Vladimir Emelianov
Юрский был универсальным явлением искусства. Его судьба зашифрована в спектакле «Горе от ума». В его Бендере проглядывал Чацкий. Юрский не просто был великим актером. Он был самым интеллектуальным русским актером XX века. Только Юрский из всех актеров смог ответить на стихотворение Бродского собственным стихотворением. Только Юрский мог читать со сцены цветаевский перевод «Бесов» на французском языке. Только Юрский объединял в своем искусстве театр и цирк, концертную эстраду и кино, режиссуру и ремесло писателя. В Юрском высочайший интеллект соединился с исключительной биомеханикой, которой позавидовали бы актеры Мейерхольда. Он знал и умел не в частном ремесле, а в синтетическом искусстве абсолютно всё.
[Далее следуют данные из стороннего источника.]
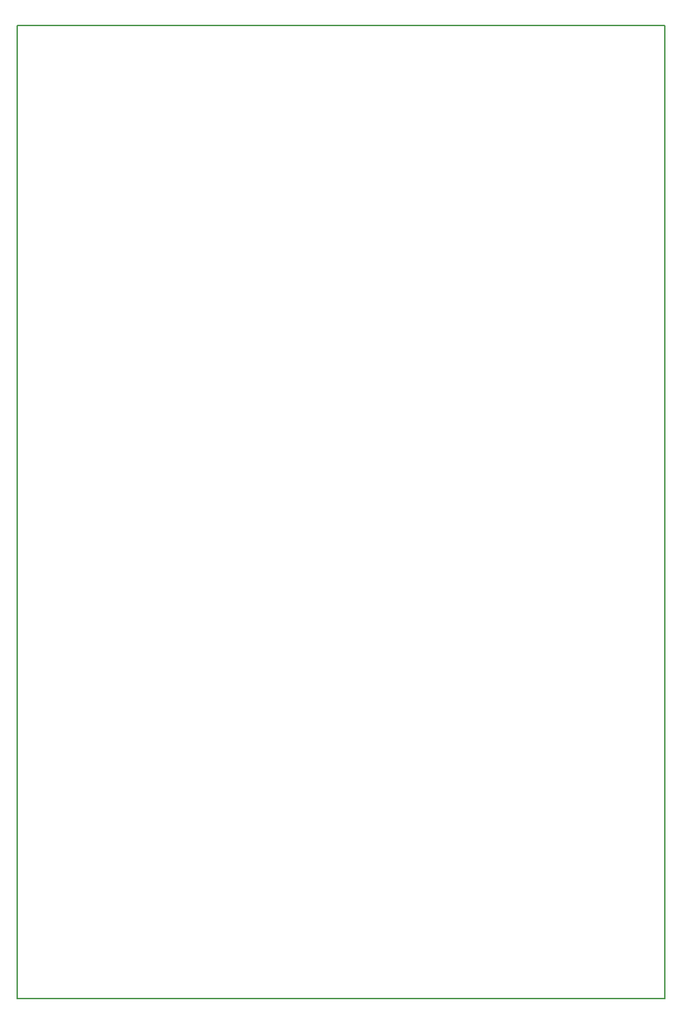
<source format=gm1>
G04 MADE WITH FRITZING*
G04 WWW.FRITZING.ORG*
G04 DOUBLE SIDED*
G04 HOLES PLATED*
G04 CONTOUR ON CENTER OF CONTOUR VECTOR*
%ASAXBY*%
%FSLAX23Y23*%
%MOIN*%
%OFA0B0*%
%SFA1.0B1.0*%
%ADD10R,3.149610X4.724420*%
%ADD11C,0.008000*%
%ADD10C,0.008*%
%LNCONTOUR*%
G90*
G70*
G54D10*
G54D11*
X4Y4720D02*
X3146Y4720D01*
X3146Y4D01*
X4Y4D01*
X4Y4720D01*
D02*
G04 End of contour*
M02*
</source>
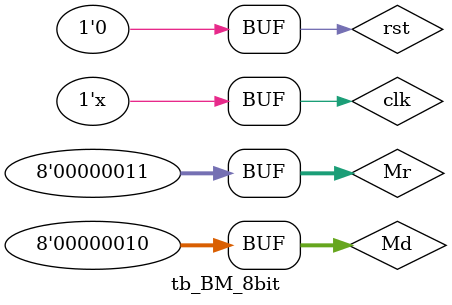
<source format=v>
`timescale 1ns / 1ps


module tb_BM_8bit;

	// Inputs
	reg [7:0] Md;
	reg [7:0] Mr;
	reg clk;
	reg rst;

	// Outputs
	wire [15:0] P;

	// Instantiate the Unit Under Test (UUT)
	BM_8bit uut (
		.P(P), 
		.Md(Md), 
		.Mr(Mr), 
		.clk(clk), 
		.rst(rst)
	);

	initial begin
		// Initialize Inputs
		Md = 0;
		Mr = 0;
		clk = 0;
		rst = 0;

		// Wait 10 ns for global reset to finish
		#10;
		Md = 2;
		Mr = 3;
		rst = 1;
		
		#10;
		rst = 0;
        
		// Add stimulus here

	end
      always #5 clk=~clk;
endmodule


</source>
Трагедия его жизни — изгнание за ум из Ленинграда. Юрский шел в наследные принцы БДТ, показав исключительное умение ставить спектакли. Можно допустить в театре талантливого актера, который плохо ставит. Но оставить в живых умного актера, который ставит на уровне Мастера, совершенно невозможно. Мастеру это не нужно.
Золотой период Юрского — конечно, БДТ, Ленфильм и Ленинградское телевидение 60-х. Его Чацкий, Кюхля, его маски из «Интервенции», его Викниксор, в конце периода — Бендер. Его спектакли на телевидении — «Большая кошачья сказка», «Фиеста». Его спектакли в БДТ «Мольер» и «Фантазии Фарятьева». Тогда же начались и выступления с чтением Пушкина. И совсем неожиданные вечера — с шестой главой только что вышедшего романа «Мастер и Маргарита». Все это за двадцать лет (1957-1978).
Потом ненависть романовского обкома к другу диссидентов наложилась на дискомфорт главного режиссера. Умных актеров не прощают. Тем более начинающих умных режиссеров, пишущих стихи. Юрский оказывается в Москве, и в первые годы там создает несколько киношедевров: Груздев, Импровизатор, дядя Митя. Потом начинается режиссура: «Орнифль», «Чернов», «Игроки».
И тут наступает остывание. Что-то меняется в составе воздуха эпохи и в существе актера. Догорают остатки ленинградского периода. Нужен новый рывок, даже трюк. И появляется уникальный жанр, свидетелем которого я был. Возникают «иерусалимские концерты». Юрский действительно становится пушкинским Импровизатором. Ему подают записки с названием произведения, и он тут же его читает. Забыть это нельзя. Пушкин вдруг сменяется Шукшиным, Шукшин — Евгением Поповым, а Попов — Мандельштамом, Бродским, Блоком, Цветаевой. Под занавес Юрский читал свое стихотворение, отвечавшее на стихи Бродского. И, право, разницу поэтических талантов в этом диалоге никто не чувствовал.
А в нулевые, когда замолкли иерусалимские концерты, а постановки абсурдистских пьес сменились спектаклями про Сталина, он вдруг совершил еще один рывок вперед. Сыграл двух отцов — отца Базарова и отца Бродского. И это снова были шедевры, напомнившие ленинградский период Юрского.
Он был удивительно похож на Пастернака и олицетворял своим видом и своим словом всю русскую интеллигенцию. С ним сбылись многие его роли. С ним не сбылись его надежды на БДТ. Он прожил половину жизни в городе, который был для него убежищем, вряд ли любимым. Его жизнь была трагедией. Он был герой. Но вряд ли он может служить примером. Потому что в области интеллектуального синтетического искусства равных ему нет.